# [EXTRACT]
Corporate Governance:

According to Shleifer and Vishny (1997), corporate governance deals with the ways in which suppliers of investment to corporations assure themselves of attaining a return on their investment. Moreover, a broader definition presented by the Organization for Economic Co-operation and Development OECD(1999), which describes the corporate governance as a set of relationships between its shareholders, other stakeholders and a company’s board. It also presents the arrangement through which the objectives of the company are set, and the meaning of attaining those objectives, and monitoring performance, are determined. In addition, Sir Adrian Cadbury (1999) said that Corporate Governance is concerned with keeping the balance between social and economic goals and between communal and individual goals. The aim is to line up as nearly as possible the interest of corporations, individuals, and society. Now we are going to discuss some important Corporate Governance code like OECD and Sarbanes-Oxley, Cadbury etc.

# [ENTRIES SUPPLIED]
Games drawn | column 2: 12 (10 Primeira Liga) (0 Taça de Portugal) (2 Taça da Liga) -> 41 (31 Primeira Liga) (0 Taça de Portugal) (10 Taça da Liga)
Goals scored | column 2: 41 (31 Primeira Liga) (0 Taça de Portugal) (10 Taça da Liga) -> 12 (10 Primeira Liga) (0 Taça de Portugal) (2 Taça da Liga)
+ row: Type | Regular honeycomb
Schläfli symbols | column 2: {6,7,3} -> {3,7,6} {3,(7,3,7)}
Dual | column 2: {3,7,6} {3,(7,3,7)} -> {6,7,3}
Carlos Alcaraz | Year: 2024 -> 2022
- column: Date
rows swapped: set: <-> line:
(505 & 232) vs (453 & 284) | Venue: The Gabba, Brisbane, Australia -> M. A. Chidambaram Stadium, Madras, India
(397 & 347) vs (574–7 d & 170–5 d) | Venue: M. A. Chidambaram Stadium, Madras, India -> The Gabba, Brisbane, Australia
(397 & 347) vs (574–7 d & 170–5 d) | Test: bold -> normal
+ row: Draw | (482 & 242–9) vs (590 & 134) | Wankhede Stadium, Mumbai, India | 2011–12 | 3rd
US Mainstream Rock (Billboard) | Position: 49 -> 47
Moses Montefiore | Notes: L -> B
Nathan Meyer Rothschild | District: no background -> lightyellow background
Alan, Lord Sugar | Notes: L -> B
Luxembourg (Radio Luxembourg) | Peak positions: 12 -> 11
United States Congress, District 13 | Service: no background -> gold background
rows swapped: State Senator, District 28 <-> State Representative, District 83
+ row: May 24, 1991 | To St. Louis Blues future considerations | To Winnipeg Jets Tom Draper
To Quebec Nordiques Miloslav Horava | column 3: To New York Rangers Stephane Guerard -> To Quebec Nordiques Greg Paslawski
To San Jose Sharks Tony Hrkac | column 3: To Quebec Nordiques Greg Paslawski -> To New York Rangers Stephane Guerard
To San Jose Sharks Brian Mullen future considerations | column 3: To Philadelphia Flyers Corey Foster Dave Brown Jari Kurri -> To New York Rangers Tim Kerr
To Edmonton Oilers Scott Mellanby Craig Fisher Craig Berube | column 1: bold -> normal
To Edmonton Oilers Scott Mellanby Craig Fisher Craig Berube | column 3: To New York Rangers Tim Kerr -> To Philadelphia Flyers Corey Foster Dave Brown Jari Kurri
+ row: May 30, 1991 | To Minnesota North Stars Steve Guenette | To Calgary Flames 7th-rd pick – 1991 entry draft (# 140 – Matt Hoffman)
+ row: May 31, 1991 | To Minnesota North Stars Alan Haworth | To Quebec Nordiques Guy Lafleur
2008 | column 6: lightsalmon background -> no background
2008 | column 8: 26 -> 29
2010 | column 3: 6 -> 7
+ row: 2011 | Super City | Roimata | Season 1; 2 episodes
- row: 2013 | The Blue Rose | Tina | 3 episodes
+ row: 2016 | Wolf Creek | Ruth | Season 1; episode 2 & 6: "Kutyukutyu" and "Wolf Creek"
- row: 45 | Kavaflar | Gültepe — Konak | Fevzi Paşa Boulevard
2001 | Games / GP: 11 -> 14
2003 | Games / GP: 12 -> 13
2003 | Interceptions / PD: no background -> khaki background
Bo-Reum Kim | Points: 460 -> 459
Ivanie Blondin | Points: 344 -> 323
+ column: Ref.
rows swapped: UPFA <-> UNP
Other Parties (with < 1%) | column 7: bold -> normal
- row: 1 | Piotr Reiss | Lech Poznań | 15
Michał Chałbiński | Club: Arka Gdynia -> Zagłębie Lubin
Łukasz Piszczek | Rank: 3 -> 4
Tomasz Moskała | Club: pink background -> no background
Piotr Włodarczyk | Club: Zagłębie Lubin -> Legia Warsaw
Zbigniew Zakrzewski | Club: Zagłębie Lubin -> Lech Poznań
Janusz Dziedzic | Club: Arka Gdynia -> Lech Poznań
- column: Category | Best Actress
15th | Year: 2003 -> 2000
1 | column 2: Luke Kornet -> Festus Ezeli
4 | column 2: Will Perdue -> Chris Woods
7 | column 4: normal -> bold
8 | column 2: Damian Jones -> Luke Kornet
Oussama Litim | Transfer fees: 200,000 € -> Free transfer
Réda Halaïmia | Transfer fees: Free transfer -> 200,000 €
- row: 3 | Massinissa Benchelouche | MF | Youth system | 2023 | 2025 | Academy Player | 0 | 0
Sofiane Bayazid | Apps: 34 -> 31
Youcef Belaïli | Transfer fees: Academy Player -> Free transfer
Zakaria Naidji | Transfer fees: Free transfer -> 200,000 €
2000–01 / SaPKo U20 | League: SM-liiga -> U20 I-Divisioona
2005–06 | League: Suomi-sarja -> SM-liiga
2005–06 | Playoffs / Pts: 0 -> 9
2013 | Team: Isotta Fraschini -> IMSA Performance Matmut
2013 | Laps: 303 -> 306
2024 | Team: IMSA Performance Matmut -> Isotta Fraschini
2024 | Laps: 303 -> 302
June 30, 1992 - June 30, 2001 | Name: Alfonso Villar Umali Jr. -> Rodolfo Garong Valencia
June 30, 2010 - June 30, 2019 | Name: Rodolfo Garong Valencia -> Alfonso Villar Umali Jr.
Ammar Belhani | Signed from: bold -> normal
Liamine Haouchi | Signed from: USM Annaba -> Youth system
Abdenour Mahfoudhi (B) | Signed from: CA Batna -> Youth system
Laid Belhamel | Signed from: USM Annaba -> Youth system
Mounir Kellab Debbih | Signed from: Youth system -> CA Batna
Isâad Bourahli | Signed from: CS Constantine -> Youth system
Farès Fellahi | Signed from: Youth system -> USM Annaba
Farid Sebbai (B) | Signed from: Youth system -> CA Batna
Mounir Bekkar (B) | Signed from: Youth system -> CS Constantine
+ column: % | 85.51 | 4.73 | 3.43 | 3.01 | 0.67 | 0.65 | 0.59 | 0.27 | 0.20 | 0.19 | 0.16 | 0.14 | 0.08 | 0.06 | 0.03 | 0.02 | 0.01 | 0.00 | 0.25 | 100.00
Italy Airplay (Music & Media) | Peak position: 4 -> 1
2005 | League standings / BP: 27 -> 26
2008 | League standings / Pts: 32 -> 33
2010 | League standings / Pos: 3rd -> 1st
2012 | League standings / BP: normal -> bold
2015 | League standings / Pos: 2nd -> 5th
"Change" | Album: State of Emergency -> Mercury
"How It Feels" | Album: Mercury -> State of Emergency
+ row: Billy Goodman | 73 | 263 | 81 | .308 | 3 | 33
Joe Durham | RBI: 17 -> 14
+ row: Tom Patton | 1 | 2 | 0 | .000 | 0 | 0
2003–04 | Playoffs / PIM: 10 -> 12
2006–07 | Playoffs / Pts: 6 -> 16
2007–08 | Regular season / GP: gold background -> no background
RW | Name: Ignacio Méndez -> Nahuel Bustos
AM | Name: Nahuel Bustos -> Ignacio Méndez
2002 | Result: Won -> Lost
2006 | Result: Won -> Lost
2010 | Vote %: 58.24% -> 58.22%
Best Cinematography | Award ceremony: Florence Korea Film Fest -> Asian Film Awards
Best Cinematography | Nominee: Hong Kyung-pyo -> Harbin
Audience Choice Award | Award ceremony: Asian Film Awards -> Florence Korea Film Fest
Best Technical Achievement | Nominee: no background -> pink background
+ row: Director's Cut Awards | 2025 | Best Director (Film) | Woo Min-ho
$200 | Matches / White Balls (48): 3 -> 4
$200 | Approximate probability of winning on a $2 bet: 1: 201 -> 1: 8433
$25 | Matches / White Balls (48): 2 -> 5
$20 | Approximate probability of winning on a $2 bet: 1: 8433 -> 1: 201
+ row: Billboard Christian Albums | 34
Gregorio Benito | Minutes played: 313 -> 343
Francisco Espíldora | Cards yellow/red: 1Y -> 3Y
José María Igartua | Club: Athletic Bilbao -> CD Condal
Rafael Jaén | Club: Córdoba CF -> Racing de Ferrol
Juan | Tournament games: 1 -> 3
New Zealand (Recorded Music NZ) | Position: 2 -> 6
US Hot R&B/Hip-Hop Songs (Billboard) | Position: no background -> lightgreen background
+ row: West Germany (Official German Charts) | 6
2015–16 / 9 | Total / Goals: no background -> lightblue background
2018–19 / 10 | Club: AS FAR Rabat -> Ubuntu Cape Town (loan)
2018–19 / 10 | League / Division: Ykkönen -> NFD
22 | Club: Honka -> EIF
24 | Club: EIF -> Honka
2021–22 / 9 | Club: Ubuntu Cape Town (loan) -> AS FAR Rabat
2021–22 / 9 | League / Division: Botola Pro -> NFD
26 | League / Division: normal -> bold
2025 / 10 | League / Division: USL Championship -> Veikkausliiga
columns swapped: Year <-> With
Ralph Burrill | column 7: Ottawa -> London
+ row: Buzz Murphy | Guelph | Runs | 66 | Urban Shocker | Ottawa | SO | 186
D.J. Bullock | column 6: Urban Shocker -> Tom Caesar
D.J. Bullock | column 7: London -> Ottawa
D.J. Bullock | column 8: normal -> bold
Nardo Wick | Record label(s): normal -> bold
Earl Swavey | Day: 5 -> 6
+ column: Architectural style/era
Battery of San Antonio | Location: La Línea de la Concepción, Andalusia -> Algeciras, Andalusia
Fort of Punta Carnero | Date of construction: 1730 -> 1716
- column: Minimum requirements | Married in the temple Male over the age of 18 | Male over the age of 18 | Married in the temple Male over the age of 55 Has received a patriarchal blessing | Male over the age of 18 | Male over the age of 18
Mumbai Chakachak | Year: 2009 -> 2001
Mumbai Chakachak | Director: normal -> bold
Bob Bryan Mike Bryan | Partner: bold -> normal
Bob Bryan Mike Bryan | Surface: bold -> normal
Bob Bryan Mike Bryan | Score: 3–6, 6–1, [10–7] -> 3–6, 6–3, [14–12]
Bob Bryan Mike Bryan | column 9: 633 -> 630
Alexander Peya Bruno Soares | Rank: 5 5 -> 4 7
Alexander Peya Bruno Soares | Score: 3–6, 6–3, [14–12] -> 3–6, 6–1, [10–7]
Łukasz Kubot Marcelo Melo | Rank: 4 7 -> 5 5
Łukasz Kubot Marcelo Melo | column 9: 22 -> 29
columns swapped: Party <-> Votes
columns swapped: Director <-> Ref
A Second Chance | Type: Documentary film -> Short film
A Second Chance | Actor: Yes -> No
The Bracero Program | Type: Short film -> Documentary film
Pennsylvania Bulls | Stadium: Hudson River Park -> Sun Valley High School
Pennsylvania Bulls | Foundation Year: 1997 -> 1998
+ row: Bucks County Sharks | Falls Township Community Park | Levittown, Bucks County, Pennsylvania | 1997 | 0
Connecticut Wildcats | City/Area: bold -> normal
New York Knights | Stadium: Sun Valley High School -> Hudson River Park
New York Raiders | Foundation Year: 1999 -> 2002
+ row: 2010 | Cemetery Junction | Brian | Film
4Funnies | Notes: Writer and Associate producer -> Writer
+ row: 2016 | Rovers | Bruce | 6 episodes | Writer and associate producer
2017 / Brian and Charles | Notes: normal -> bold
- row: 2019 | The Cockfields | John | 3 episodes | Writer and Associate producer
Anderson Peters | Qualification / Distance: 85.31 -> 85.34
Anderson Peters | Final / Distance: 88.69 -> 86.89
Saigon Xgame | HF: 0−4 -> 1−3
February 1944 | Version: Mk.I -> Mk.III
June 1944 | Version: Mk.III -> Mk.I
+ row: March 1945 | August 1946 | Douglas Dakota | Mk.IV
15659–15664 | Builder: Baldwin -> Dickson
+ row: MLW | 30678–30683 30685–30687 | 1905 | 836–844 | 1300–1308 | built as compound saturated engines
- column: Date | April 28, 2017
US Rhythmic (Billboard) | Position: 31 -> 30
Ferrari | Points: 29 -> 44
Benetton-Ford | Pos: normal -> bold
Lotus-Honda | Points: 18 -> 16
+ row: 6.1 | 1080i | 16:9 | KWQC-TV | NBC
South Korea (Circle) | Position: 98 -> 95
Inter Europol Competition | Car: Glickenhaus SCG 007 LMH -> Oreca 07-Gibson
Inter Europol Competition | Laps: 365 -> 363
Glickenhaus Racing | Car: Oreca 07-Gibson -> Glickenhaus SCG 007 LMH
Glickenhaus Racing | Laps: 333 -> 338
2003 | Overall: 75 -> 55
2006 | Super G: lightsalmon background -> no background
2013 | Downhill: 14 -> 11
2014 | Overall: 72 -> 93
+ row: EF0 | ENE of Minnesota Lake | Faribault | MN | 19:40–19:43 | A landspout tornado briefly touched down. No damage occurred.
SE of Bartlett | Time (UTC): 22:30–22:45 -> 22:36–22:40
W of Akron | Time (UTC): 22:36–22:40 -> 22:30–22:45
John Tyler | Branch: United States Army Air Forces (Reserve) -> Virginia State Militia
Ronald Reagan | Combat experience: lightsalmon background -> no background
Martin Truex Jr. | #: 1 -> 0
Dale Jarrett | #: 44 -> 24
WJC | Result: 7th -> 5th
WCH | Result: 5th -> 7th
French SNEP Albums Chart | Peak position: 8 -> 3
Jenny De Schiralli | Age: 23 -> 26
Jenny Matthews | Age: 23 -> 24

# [TASK SET]
• a. According to the corporate governance text, what did Sir Adrian Cadbury (1999) say corporate governance is concerned with?
• b. Write the next part of the corporate governance text, picking up after its last sentence.
The listing is separate material, apart from the corporate governance text.

# [EXERCISE ANSWERS]
• a. Keeping the balance between social and economic goals and between communal and individual goals.

• b.
The OECD Principles of corporate governance:

The Organization for Economic Co-operation and Development (OECD) published corporate governance standards and guidelines in 1999( Mallin, 2007). The OECD recognizes that there is no single model of corporate governance that is applicable to all countries. However, the principles stand for certain common characteristics that are basic to sound corporate governance. The OECD principles were revised in 2004 ( Mallin, 2007). The revised principles are given in appendix 1. The OECD Principles are non-binding, and offer a reference for national legislation and regulation, as well as the guiding principle for stock exchanges, investors, corporations and other parties. The Draft revisions were developed through consultations over the past year involving governments and representatives from business, professional groups, labour groups, and civil societies in both OECD and non-OECD countries. The current OECD Principles include recommendations on high quality standards of audit and accounting, the self-government of board members, and the requirement for boards to act in the interest of the company and its shareholders (OECD Website, 2004).The new draft text sets more demanding standards in the following areas:

1) Investors should have both the right to appoint company directors and a more powerful role in electing them.
2) Shareholders should be able to express their observations about compensation for board members and executives and submit questions to auditors.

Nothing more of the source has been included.